Tar Baby

Uncle Remus telling a story (ca. 1920) by Norman Rockwll (1894-1978), oil and charcol on board, 20” x 21”

When I was little my daddy would read me stories from Uncle Remus by Joel Chandler Harris. One of my favorite tales was the story of Brer Rabbit and the Tar Baby. You can read the story here.

Sly ol’ Brer Fox made a doll out of tar and put clothes on it and set it by the road to trap Brer Rabbit. Brer Rabbit comes down the road. He sees Tar Baby and greets him.

“Mawnin’!”sez Brer Rabbit, sezee –“nice wedder dis mawnin’,” sezee.

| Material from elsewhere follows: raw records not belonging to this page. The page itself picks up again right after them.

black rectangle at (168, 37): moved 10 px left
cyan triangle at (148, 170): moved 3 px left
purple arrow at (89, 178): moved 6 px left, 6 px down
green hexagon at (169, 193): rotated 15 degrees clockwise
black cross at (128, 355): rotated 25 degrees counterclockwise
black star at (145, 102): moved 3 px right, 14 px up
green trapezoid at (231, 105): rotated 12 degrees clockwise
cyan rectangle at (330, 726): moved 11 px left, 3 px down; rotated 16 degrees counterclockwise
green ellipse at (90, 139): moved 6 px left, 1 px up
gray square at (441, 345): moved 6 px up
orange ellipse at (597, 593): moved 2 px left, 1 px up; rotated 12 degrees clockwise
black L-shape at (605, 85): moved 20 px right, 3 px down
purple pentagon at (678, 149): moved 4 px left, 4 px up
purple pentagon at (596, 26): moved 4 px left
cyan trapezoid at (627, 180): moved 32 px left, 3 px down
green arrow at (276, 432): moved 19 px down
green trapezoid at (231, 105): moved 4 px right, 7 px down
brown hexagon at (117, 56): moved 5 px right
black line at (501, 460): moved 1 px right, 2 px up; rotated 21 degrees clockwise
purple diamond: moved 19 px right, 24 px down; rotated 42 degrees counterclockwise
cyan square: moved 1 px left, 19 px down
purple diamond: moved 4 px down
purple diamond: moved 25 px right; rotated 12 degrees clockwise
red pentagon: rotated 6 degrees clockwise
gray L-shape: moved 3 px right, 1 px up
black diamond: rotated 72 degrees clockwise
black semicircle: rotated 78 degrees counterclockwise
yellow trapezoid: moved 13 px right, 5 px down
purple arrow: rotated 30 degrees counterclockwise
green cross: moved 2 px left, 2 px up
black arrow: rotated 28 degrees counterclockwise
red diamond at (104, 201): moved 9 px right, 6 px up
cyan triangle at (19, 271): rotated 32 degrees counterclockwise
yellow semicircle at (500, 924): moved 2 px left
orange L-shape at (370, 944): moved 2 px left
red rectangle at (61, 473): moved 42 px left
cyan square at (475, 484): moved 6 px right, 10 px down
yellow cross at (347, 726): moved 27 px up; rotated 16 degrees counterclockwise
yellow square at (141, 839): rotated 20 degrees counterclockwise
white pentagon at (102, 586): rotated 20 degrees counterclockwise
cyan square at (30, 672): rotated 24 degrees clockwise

When Tar Baby doesn’t reply, Brer Rabbit takes its silence for insolence and decides to teach him some manners. Brer Rabbit hits Tar Baby upside his head and his fist gets stuck. This makes Brer Rabbit even madder, so he hits him with the other hand, which also gets stuck. Soon Brer Rabbit is stuck all over Tar Baby and can’t get loose. He’s caught. Brer Fox can get rid of Brer Rabbit once and for all.

The story continues but I’ll stop there to make a spiritual connection. The world is full of Tar Babies. If we try to make them do what we think they should, we’re bound to come out the worse for it.

What is the Christian response to evil people in the world? Off with their heads? No. Jesus said leave them alone. Let God take care of them. That’s what the Gospel Lesson for today is about. You can read it here.

In Matthew 13:24-30 and 36-43, Jesus tells a parable about wheat and weeds to teach us it’s not our job to judge who are children of God and who are offspring of the devil. They’re hard to tell apart, just like the wheat and darnel weeds or “tares” when both are small.

Toleration is what Jesus prescribed, not crusading. Try to punish sinners and you’ll get stuck, like Brer Rabbit and Tar Baby. It’s best to leave criminal justice to the state and divine justice to God.

Our job as Christians is not to be the world’s moral police force. We’re called to be wheat. That’s hard enough. Weather the storms. Compete with the weeds. Grow. Bear fruit.

The best thing we can do for God is to be what he’s called us to be.


1 Comment

Filed under sermons

One response to “Tar Baby

  1. Kristi

    As I was listening to the homily yesterday, I was also struck with the fact that all of us are a combination of wheat and tares – good and bad all mixed up.